EPA notes that in March 2021, it made testing results available related to PFAS found in fluorinated containers. The contamination was first noted in HDPE containers used to store and transport a pesticide product. EPA states that as it continues to determine the potential scope of the use of this fluorination process outside of its use for pesticide storage containers, it is issuing this letter to notify industry of its statutory obligations under TSCA and to help prevent unintended PFAS contamination. More information on EPA’s efforts to address PFAS in pesticide packaging are available in our October 4, 2021, blog item.

EPA has posted frequently asked questions (FAQ) related to plastic container fluorination that address questions concerning PFAS in pesticidespesticide and other packaging questions, and state-specific questions. EPA will post updates “as the issue evolves.” For any stakeholder questions regarding this issue not covered in the FAQs, EPA states that stakeholders “are welcome to contact EPA at”

Under the PFAS Strategic Roadmap issued by EPA Administrator Regan in October 2021, EPA committed to improve approaches for tracking and enforcement of PFAS requirements in new chemical consent orders and SNURs. According to EPA, the letter “supports this goal by ensuring that manufacturers, processors, distributors, users, and those that dispose of these containers are aware of and are complying with the SNUR requirements.” More information on EPA’s Strategic Roadmap is available in our October 19, 2021, memorandum.

Removing PFAS from the SCIL

EPA announced that it will remove two PFAS first listed on the SCIL in 2012 under EPA’s Safer Choice program to protect consumers better and ensure that products certified under the program are free from PFAS. The Safer Choice program is a voluntary program intended to help consumers, businesses, and purchasers find products containing ingredients that are safer for human health and the environment. The SCIL includes chemicals that meet the criteria of the Safer Choice program and can be used in Safer Choice-certified products because EPA has determined them to be among the safest for their functional uses.

According to EPA, under the PFAS Roadmap, it committed to taking a fresh look at previous PFAS decisions, and, as part of this review, undertook a review of the SCIL. The process for removing a chemical from the SCIL is first to mark the chemical with a grey square on the SCIL webpage to provide notice to chemical and product manufacturers that the chemical may no longer be acceptable for use in Safer Choice-certified products. A grey square notation on the SCIL means that the chemical may not be allowed for use in products that are candidates for the Safer Choice label, and any current Safer Choice-certified products that contain the chemical must be reformulated unless relevant health and safety data are provided to justify continuing to list the chemical on the SCIL. EPA states that in general, data useful for making such a determination would provide evidence of low concern for human health and environmental impacts. Unless information provided to EPA adequately justifies continued listing, the chemical would then be removed from the SCIL 12 months after the grey square designation.

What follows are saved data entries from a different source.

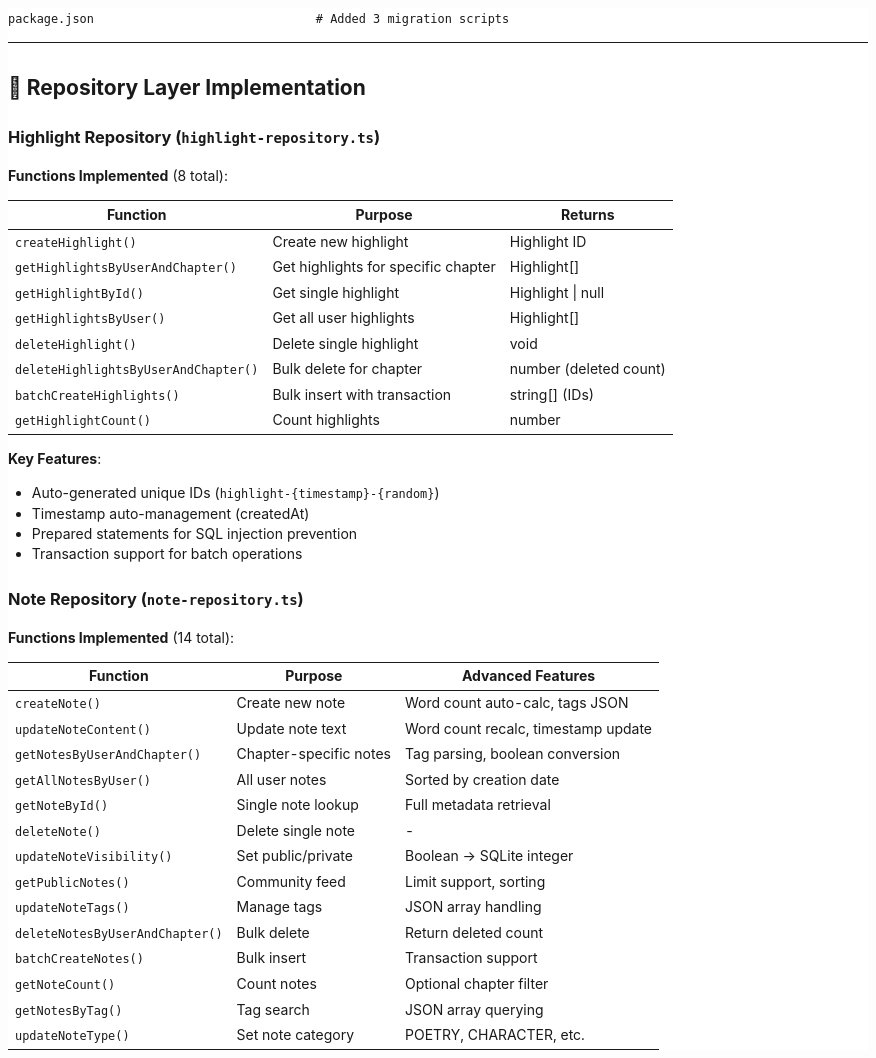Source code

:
 ```
package.json                               # Added 3 migration scripts
```

---

## 🔧 Repository Layer Implementation

### Highlight Repository (`highlight-repository.ts`)

**Functions Implemented** (8 total):

| Function | Purpose | Returns |
|----------|---------|---------|
| `createHighlight()` | Create new highlight | Highlight ID |
| `getHighlightsByUserAndChapter()` | Get highlights for specific chapter | Highlight[] |
| `getHighlightById()` | Get single highlight | Highlight \| null |
| `getHighlightsByUser()` | Get all user highlights | Highlight[] |
| `deleteHighlight()` | Delete single highlight | void |
| `deleteHighlightsByUserAndChapter()` | Bulk delete for chapter | number (deleted count) |
| `batchCreateHighlights()` | Bulk insert with transaction | string[] (IDs) |
| `getHighlightCount()` | Count highlights | number |

**Key Features**:
- Auto-generated unique IDs (`highlight-{timestamp}-{random}`)
- Timestamp auto-management (createdAt)
- Prepared statements for SQL injection prevention
- Transaction support for batch operations

### Note Repository (`note-repository.ts`)

**Functions Implemented** (14 total):

| Function | Purpose | Advanced Features |
|----------|---------|-------------------|
| `createNote()` | Create new note | Word count auto-calc, tags JSON |
| `updateNoteContent()` | Update note text | Word count recalc, timestamp update |
| `getNotesByUserAndChapter()` | Chapter-specific notes | Tag parsing, boolean conversion |
| `getAllNotesByUser()` | All user notes | Sorted by creation date |
| `getNoteById()` | Single note lookup | Full metadata retrieval |
| `deleteNote()` | Delete single note | - |
| `updateNoteVisibility()` | Set public/private | Boolean → SQLite integer |
| `getPublicNotes()` | Community feed | Limit support, sorting |
| `updateNoteTags()` | Manage tags | JSON array handling |
| `deleteNotesByUserAndChapter()` | Bulk delete | Return deleted count |
| `batchCreateNotes()` | Bulk insert | Transaction support |
| `getNoteCount()` | Count notes | Optional chapter filter |
| `getNotesByTag()` | Tag search | JSON array querying |
| `updateNoteType()` | Set note category | POETRY, CHARACTER, etc. |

EPA initially listed these two PFAS on the SCIL in 2012 based on the data available and the state of its knowledge at the time. EPA states that it updated the SCIL listing for these PFAS to a grey square “because of a growing understanding of the toxicological profiles for certain PFAS, and incomplete information on the potential health and environmental effects of these substances.” This means that these two PFAS will not be allowed for use in new products applying for Safer Choice certification. Additionally, any existing Safer Choice-certified products that contain these two PFAS must be reformulated.


EPA’s “letter” is more a reflection of the Agency’s commitment to its PFAS Strategic Roadmap than it is anything else. The LCPFAC SNUR was issued in 2020, and it is hardly a new development. That it could apply to substances in polyolefins is a predictable and logical extension of the rule, and EPA’s letter is a reminder to stakeholders to be mindful of this fact.